Photo courtesy of Owen River Lodge, NZ.

Passion, though, has its price. We have to stand up for our fish, and for our waters. If we don’t, then we’re nothing more than parasites boring into nature’s soft underbelly, taking nourishment but giving nothing back; assholes of The Ancient Hybernian Order of Assholes. Is that a little harsh? No, it’s not. If we hope to wade into cold, clear rivers 20 years from now, and if we hope to stalk pristine saltwater flats, then we have to pay the piper. And like it or not, the coin of the realm is action.

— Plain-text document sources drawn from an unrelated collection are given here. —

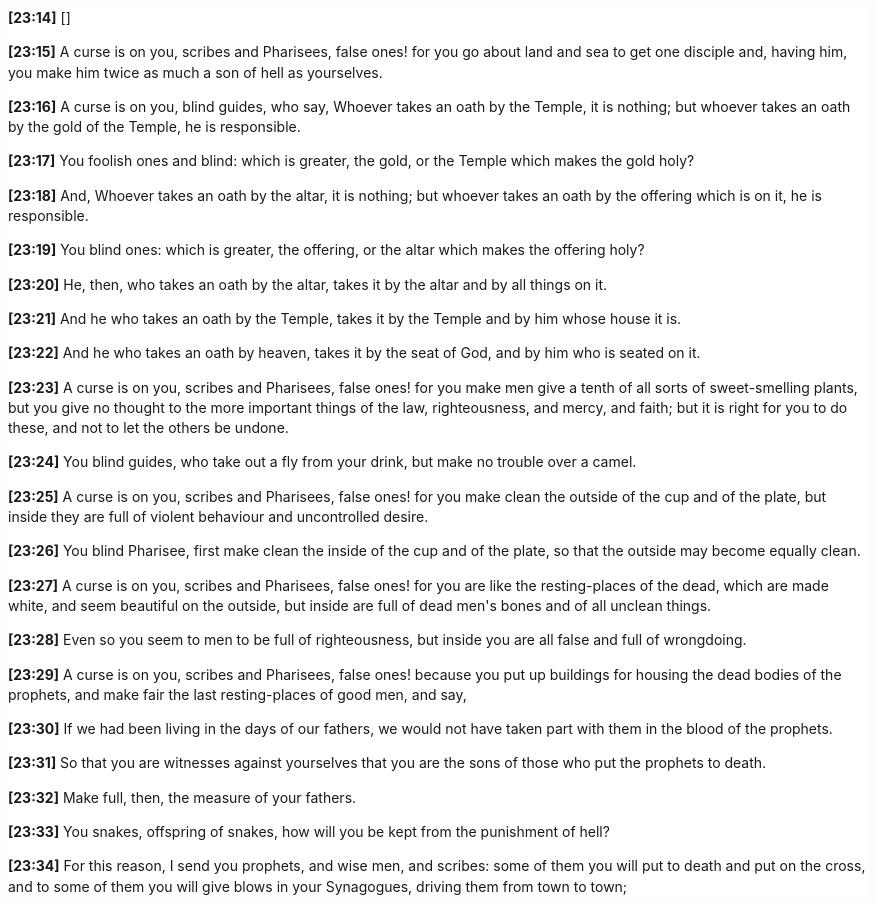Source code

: **[23:14]** []

**[23:15]** A curse is on you, scribes and Pharisees, false ones! for you go about land and sea to get one disciple and, having him, you make him twice as much a son of hell as yourselves.

**[23:16]** A curse is on you, blind guides, who say, Whoever takes an oath by the Temple, it is nothing; but whoever takes an oath by the gold of the Temple, he is responsible.

**[23:17]** You foolish ones and blind: which is greater, the gold, or the Temple which makes the gold holy?

**[23:18]** And, Whoever takes an oath by the altar, it is nothing; but whoever takes an oath by the offering which is on it, he is responsible.

**[23:19]** You blind ones: which is greater, the offering, or the altar which makes the offering holy?

**[23:20]** He, then, who takes an oath by the altar, takes it by the altar and by all things on it.

**[23:21]** And he who takes an oath by the Temple, takes it by the Temple and by him whose house it is.

**[23:22]** And he who takes an oath by heaven, takes it by the seat of God, and by him who is seated on it.

**[23:23]** A curse is on you, scribes and Pharisees, false ones! for you make men give a tenth of all sorts of sweet-smelling plants, but you give no thought to the more important things of the law, righteousness, and mercy, and faith; but it is right for you to do these, and not to let the others be undone.

**[23:24]** You blind guides, who take out a fly from your drink, but make no trouble over a camel.

**[23:25]** A curse is on you, scribes and Pharisees, false ones! for you make clean the outside of the cup and of the plate, but inside they are full of violent behaviour and uncontrolled desire.

**[23:26]** You blind Pharisee, first make clean the inside of the cup and of the plate, so that the outside may become equally clean.

**[23:27]** A curse is on you, scribes and Pharisees, false ones! for you are like the resting-places of the dead, which are made white, and seem beautiful on the outside, but inside are full of dead men's bones and of all unclean things.

**[23:28]** Even so you seem to men to be full of righteousness, but inside you are all false and full of wrongdoing.

**[23:29]** A curse is on you, scribes and Pharisees, false ones! because you put up buildings for housing the dead bodies of the prophets, and make fair the last resting-places of good men, and say,

**[23:30]** If we had been living in the days of our fathers, we would not have taken part with them in the blood of the prophets.

**[23:31]** So that you are witnesses against yourselves that you are the sons of those who put the prophets to death.

**[23:32]** Make full, then, the measure of your fathers.

**[23:33]** You snakes, offspring of snakes, how will you be kept from the punishment of hell?

**[23:34]** For this reason, I send you prophets, and wise men, and scribes: some of them you will put to death and put on the cross, and to some of them you will give blows in your Synagogues, driving them from town to town;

I realize that I have no right to ask anything of you. Truly, I have no right. But ask I will, regardless. Stand up. Raise your voice. Protect our fisheries. Fight for our landscapes. Rail against the limitless stupidity of our addiction to fossil fuels, and against climate change, and against ocean acidification, and against an economy that values growth above all else. The truth is that if we don’t get our act together in the very near future, the Pebble Mine, horrific as it is, will be the very least of our worries.

And we will have no one to blame but ourselves.